MONTGOMERY CRIME

Teenager Gets 41/2-Year Term in School Stabbings

By Steve Vogel
Washington Post Staff Writer
Thursday, May 25, 2006

A Montgomery County judge yesterday sentenced a Silver Spring teenager to 4 1/2 years in prison for his role in gang-related stabbings last summer at Springbrook High School that left two teenagers wounded.

Harris Hauffen, 18, received the sentence from Circuit Court Judge Nelson W. Rupp Jr. after pleading guilty in February to a charge of conspiracy to commit first-degree assault.

Rupp called the stabbings an "extreme act of violence" and said he intended the sentence, which matched that requested by the prosecution, to send a message. The "defendant's involvement, which was to bring gang members to inflict acts of violence, reflects conduct and behavior not to be tolerated," he said.

The stabbings in broad daylight Aug. 5 at the Silver Spring high school, together with a second incident later that day at a Wheaton shopping center that left four teenagers wounded, drew wide attention and condemnation from county officials at the time.

Both attacks involved assailants who were members of the violent Latino gang Mara Salvatrucha, or MS-13, according to prosecutors, who said they were not able to establish that the cases are related.

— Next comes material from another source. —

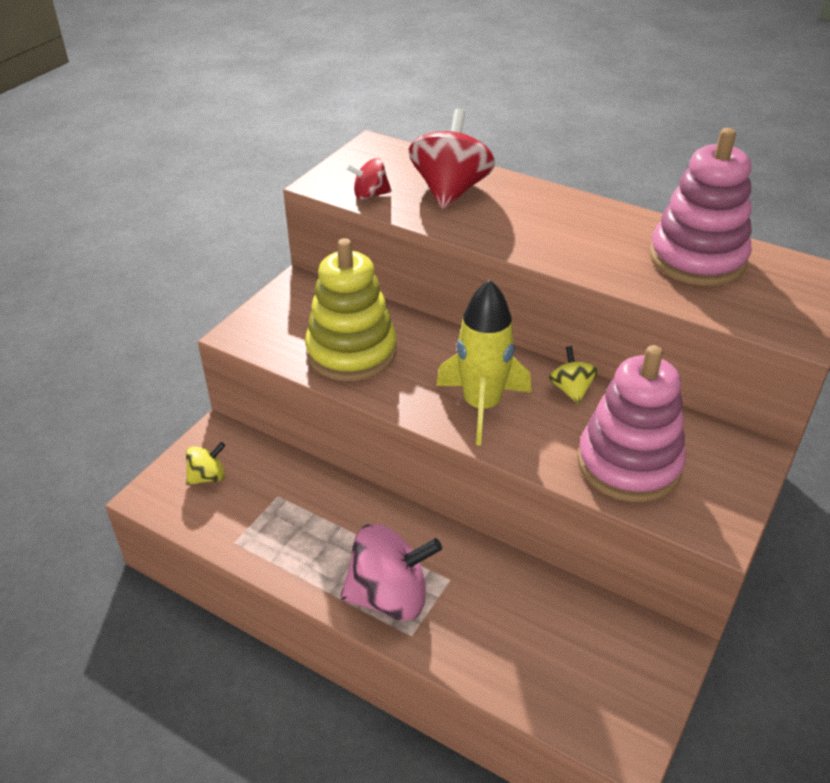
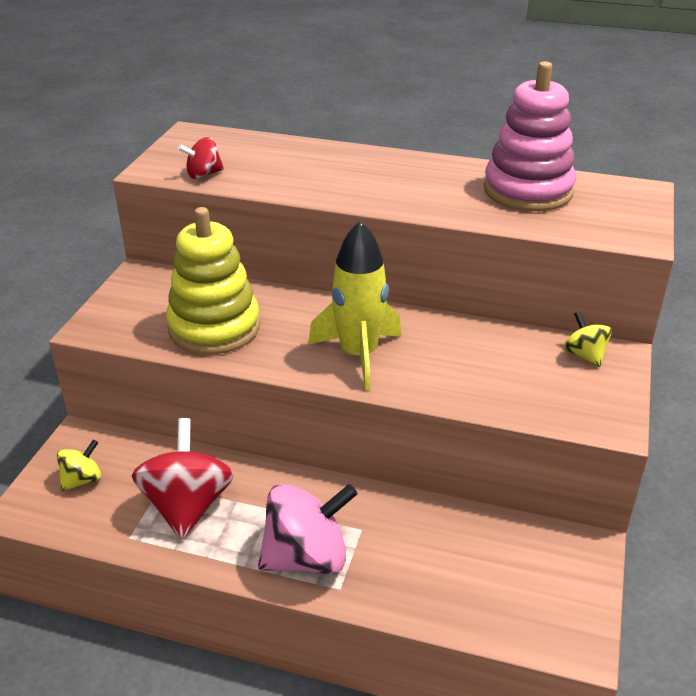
camera: 15 degrees left, 5 degrees down
red spinning top [409,109,495,209] -> red spinning top moved to [131,418,234,540]
yellow spinning top [549,346,598,404] -> yellow spinning top moved to [564,311,612,367]
pink stacking toy [577,345,686,502] -> none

The Springbrook stabbing stemmed from a verbal exchange -- described by one official as "trash-talking" -- involving Kevin M. Mendoza, who was attending summer school, and another student. Mendoza and Hauffen, who prosecutors said are members of MS-13, used a cellphone to summon other gang members to the school.

Several MS-13 members showed up, among them Luis A. Guzman Jr. and Nelson Bernal, also known as Alfredo Sanchez, and they lay in wait outside the school when classes let out, prosecutors said. The student they were looking for passed unnoticed, but two of his friends, David Gamero and Juan Quito Jr., were attacked by Sanchez, who had a knife, prosecutors said.

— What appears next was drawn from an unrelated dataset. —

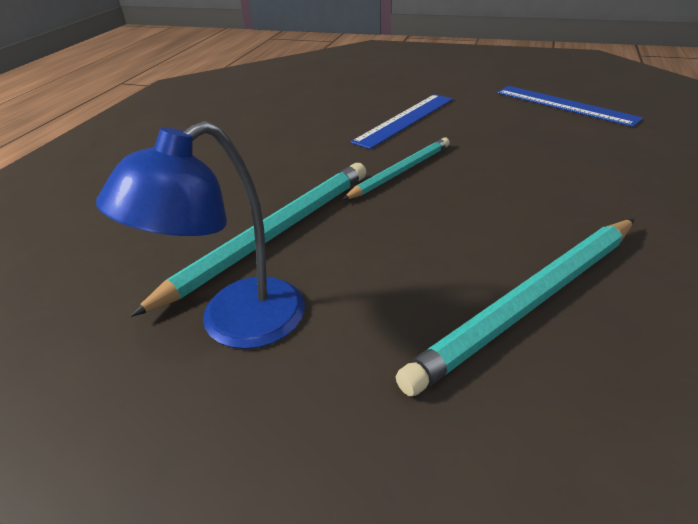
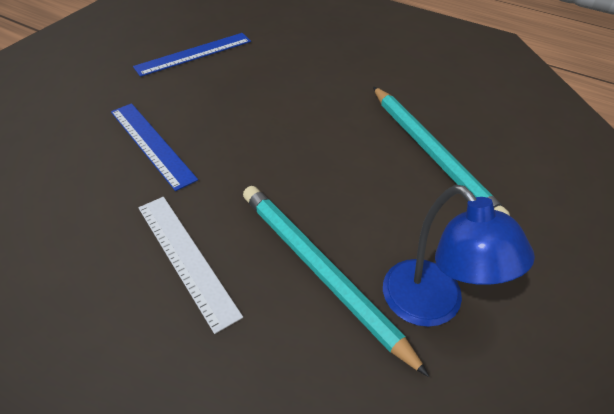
camera: 80 degrees left, 10 degrees up
turquoise pencil [342,137,450,200] -> none
none -> white ruler [138,197,243,334]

Gamero, wounded in the head, lower back and abdomen, was "eviscerated," Assistant State's Attorney Jeffrey T. Wennar said, and Quito was stabbed in the back. Despite previous comments by law enforcement officials that the stabbings involved rival Latino gangs, Wennar said yesterday there is no proof that the victims were gang members.

"The attack was gang-involved and was directed by Mendoza and Hauffen," Wennar told the court.

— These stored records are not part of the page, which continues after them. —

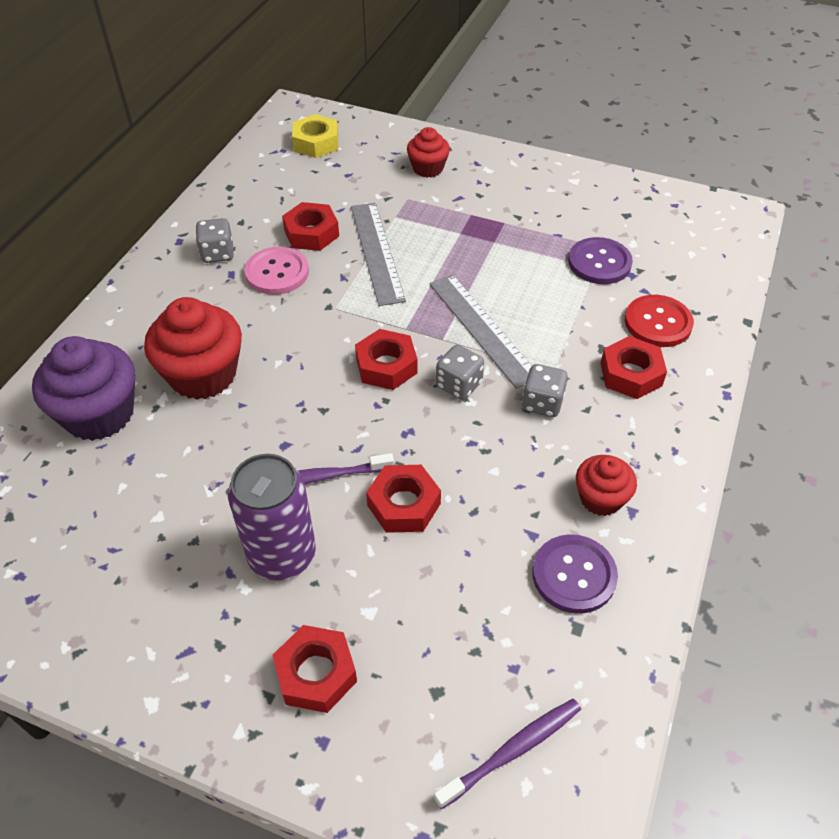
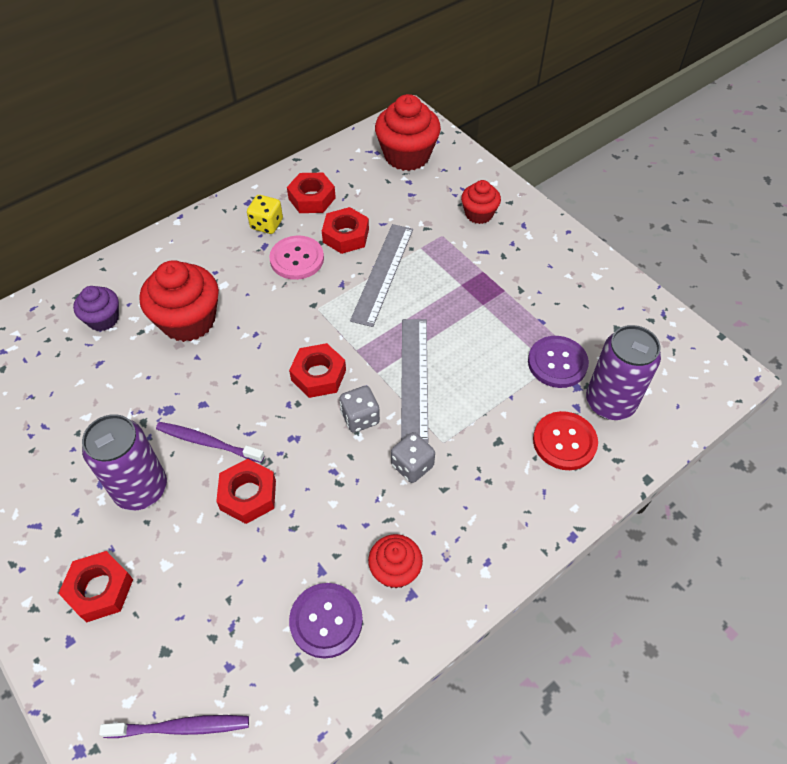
camera: 30 degrees right, 5 degrees up
purple cupcake [32,336,135,441] -> purple cupcake [73,286,119,331], size x0.57
grey dice [195,218,234,263] -> yellow dice [247,195,283,234]
yellow nut [292,114,338,158] -> red cupcake [375,94,441,171]
red nut [601,336,667,399] -> red nut moved to [287,173,336,213]
none -> purple can [586,325,661,420]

Hauffen's sentence is the stiffest yet handed down in the Springbrook case. Mendoza pleaded guilty to the same offense as Hauffen but received an 18-month sentence May 12 from Judge John W. Debilius III. Guzman pleaded guilty to two counts of second-degree assault and was sentenced May 15 by Judge Katherine D. Savage to 88 days, the time he had already served in jail.

Public defender Samuel Delgado, representing Hauffen, asked that his client receive a comparable sentence, but Rupp refused, suggesting that the punishment given to the other defendants was too light. "It frankly concerns me," Rupp said at the sentencing.

Charges were dropped against two other men accused of involvement in the Springbrook stabbings -- Sanchez and Wilber Garcia-Martinez -- because they have been indicted on federal racketeering charges and await trial in U.S. District Court in Greenbelt.

Hauffen apologized in court for his actions. "I'm young, and I made a mistake," he said. Delgado said that although Hauffen associated with members of MS-13, he was not a member of the gang.

Candace Katter, executive director of Identify, a nonprofit organization that provides outreach programs for Latino youth in Montgomery County, testified on behalf of Hauffen, who did community service at the organization because of disciplinary problems. Hauffen is eager for rehabilitation and a chance to succeed, she said.